Pratt drew inspiration from his books, travels and surroundings. He used his studies and experiences to design structures that were collaborative and inventive.
Pratt chose to donate The James Pratt Collection on Urbanism, Architecture, Art and Humanity to the Hunt Institute for Engineering and Humanity because of his connection to Dallas and SMU. His personal collection of first-edition books, architecture-related magazines, monographs and other research materials was dedicated to SMU’s campus Monday. It will open to students and the public Oct. 1.
“With this collection we can […] catch a glimpse into James, his career and what was in the background when James was creating,” keynote speaker Peter Brown, AIA, said. “It speaks into the humanity of architecture.”

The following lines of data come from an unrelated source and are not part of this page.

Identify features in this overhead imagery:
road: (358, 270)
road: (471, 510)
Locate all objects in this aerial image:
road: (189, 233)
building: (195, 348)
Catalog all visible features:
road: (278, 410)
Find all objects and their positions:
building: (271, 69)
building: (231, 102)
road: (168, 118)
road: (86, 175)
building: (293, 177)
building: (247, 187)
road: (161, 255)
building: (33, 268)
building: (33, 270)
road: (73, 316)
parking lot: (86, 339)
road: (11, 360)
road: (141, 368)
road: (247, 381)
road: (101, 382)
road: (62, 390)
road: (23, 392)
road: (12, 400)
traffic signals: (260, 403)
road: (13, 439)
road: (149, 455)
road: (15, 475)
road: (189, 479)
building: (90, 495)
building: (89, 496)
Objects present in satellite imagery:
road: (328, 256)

Brown stated that Pratt was more than just a visionary architect. He was also a humanitarian, addressing the designs of his buildings on a civic, business, religious, retail and educational scale in order to tie where people live to who they are as individuals. The collection provides an insight into the inspirations in Pratt’s practice and his influences on the city of Dallas.

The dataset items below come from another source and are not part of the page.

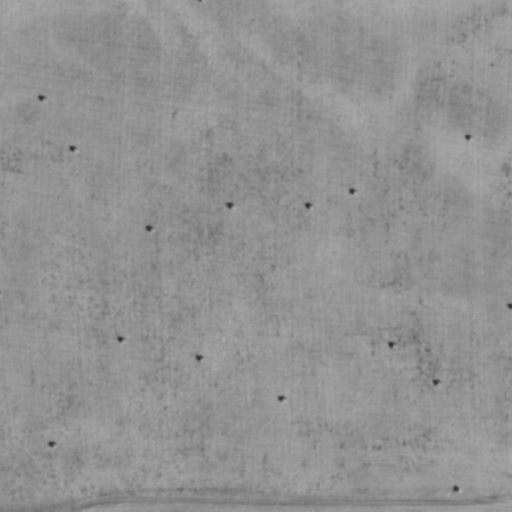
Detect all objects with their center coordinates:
road: (278, 500)
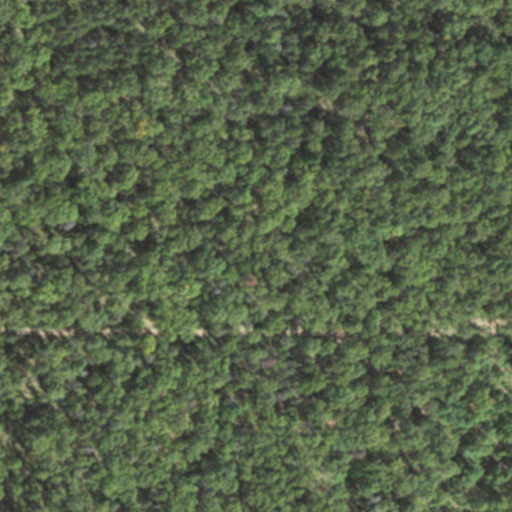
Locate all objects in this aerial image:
road: (256, 317)
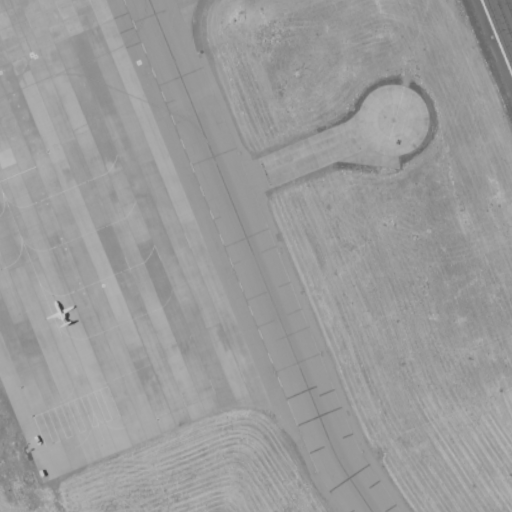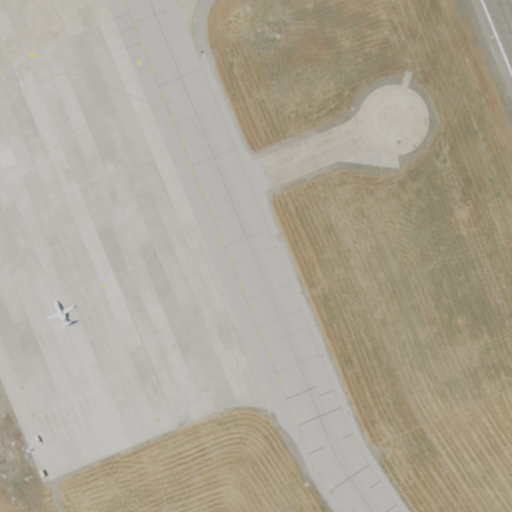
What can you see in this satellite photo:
helipad: (28, 20)
airport taxiway: (311, 157)
airport apron: (99, 255)
airport: (255, 255)
airport taxiway: (255, 258)
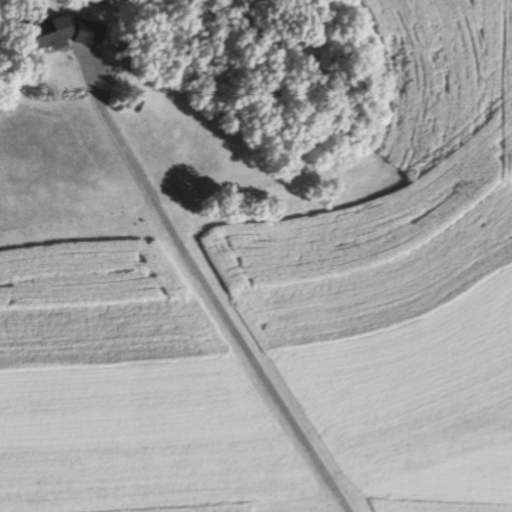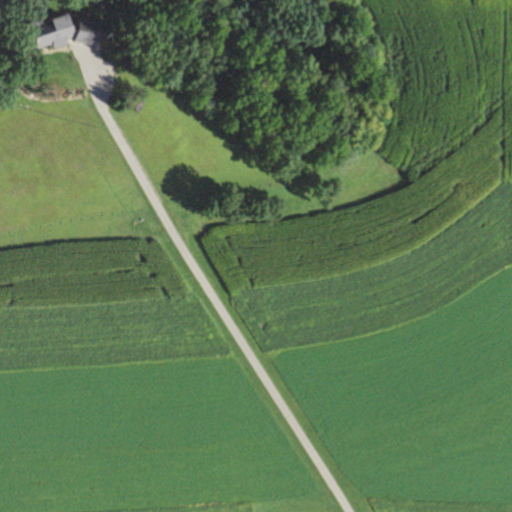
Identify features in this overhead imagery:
building: (71, 33)
road: (225, 312)
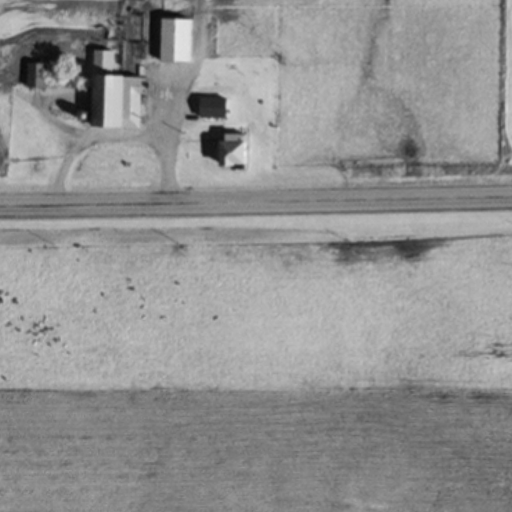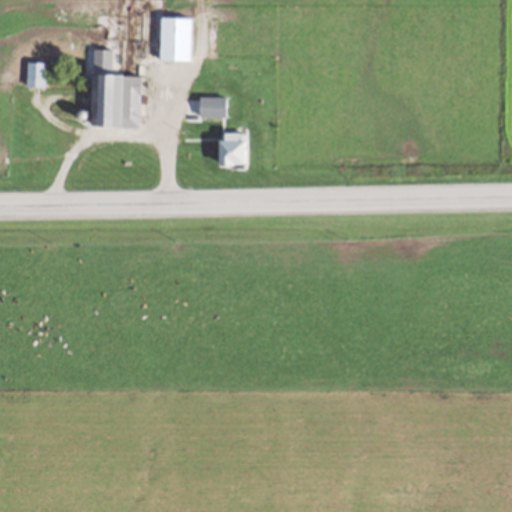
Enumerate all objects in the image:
building: (174, 38)
building: (34, 73)
crop: (360, 78)
building: (120, 100)
building: (212, 106)
building: (233, 148)
road: (256, 201)
crop: (255, 370)
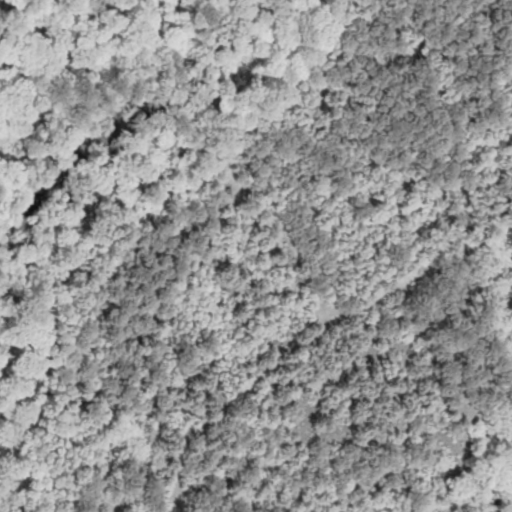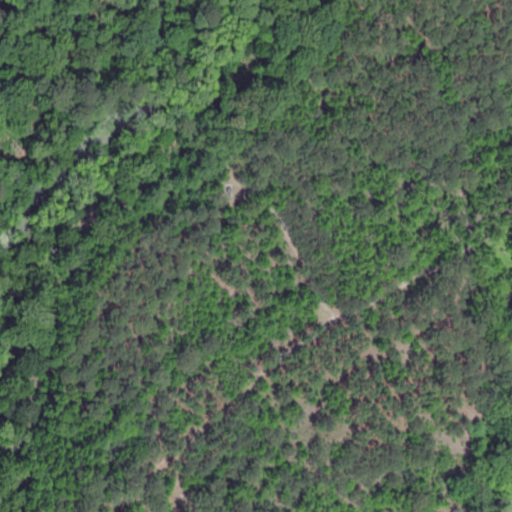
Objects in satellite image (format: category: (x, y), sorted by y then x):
road: (131, 44)
road: (53, 92)
road: (150, 111)
building: (225, 193)
road: (271, 218)
park: (256, 256)
park: (256, 256)
road: (297, 351)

The Hunt Institute works to shift poverty through innovation, action and empowerment instead of through charity. The Institute combines minds from various fields of interest to improve living conditions and solve humanitarian issues. It is this common goal between Pratt’s work and the Hunt Institute that connects the lifework of Pratt to the Lyle School of Engineering.
Pratt said that his library will improve the already strong academic departments at SMU and might become a catalyst for creating a master of architecture degree within the university.

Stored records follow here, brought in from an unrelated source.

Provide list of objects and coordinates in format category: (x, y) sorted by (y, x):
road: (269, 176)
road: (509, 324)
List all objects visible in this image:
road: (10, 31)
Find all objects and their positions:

Hunter Hunt hopes the collection will encourage SMU students to create something new and different. It will also act as a resource for engineering students wishing to work in the humanitarian field.
“This [collection] is the essence of what we’ve been trying to push,” Hunt said.
According to Director of the Hunt Institute for Engineering and Humanity Eva Casky, 38 percent of Americans live in poverty. One million people in Dallas alone contribute to this percentage. Casky believes that the new collection will improve these numbers because, “innovation and engineering have the power to influence communities,” she said.
Pratt lived and worked by the same principles, working to make Dallas a better community.
According to The Pratt Collection Notebook, Pratt’s contributions to Dallas extended beyond the tangible. He was able to use design to lessen racial disparities, reverse urban sprawl and promote urbanization.
“He never saw Dallas as it was, preferring to see visions of future developments instead, 10, 20, 50 years away,” The Pratt Collection Notebook states.
Pratt’s major contributions include work connecting Fair Park to downtown and the Dallas Convention Center, improving the Trinity River corridor, creating the Quadrangle shopping center, Brookhaven College and the St. Stephen United Methodist Church. He also restored the 1893 Dallas County Courthouse and the Federal Reserve Bank façade and completed Exposition Plaza.
Brown stated that every project Pratt worked on had an understanding of scale and what it means to design for cities and people. His work and collection now acts as a bridge for the next generation of architects and engineers.
As Brown asked the audience: “The city is on the watch of your generation. What will you do with it?”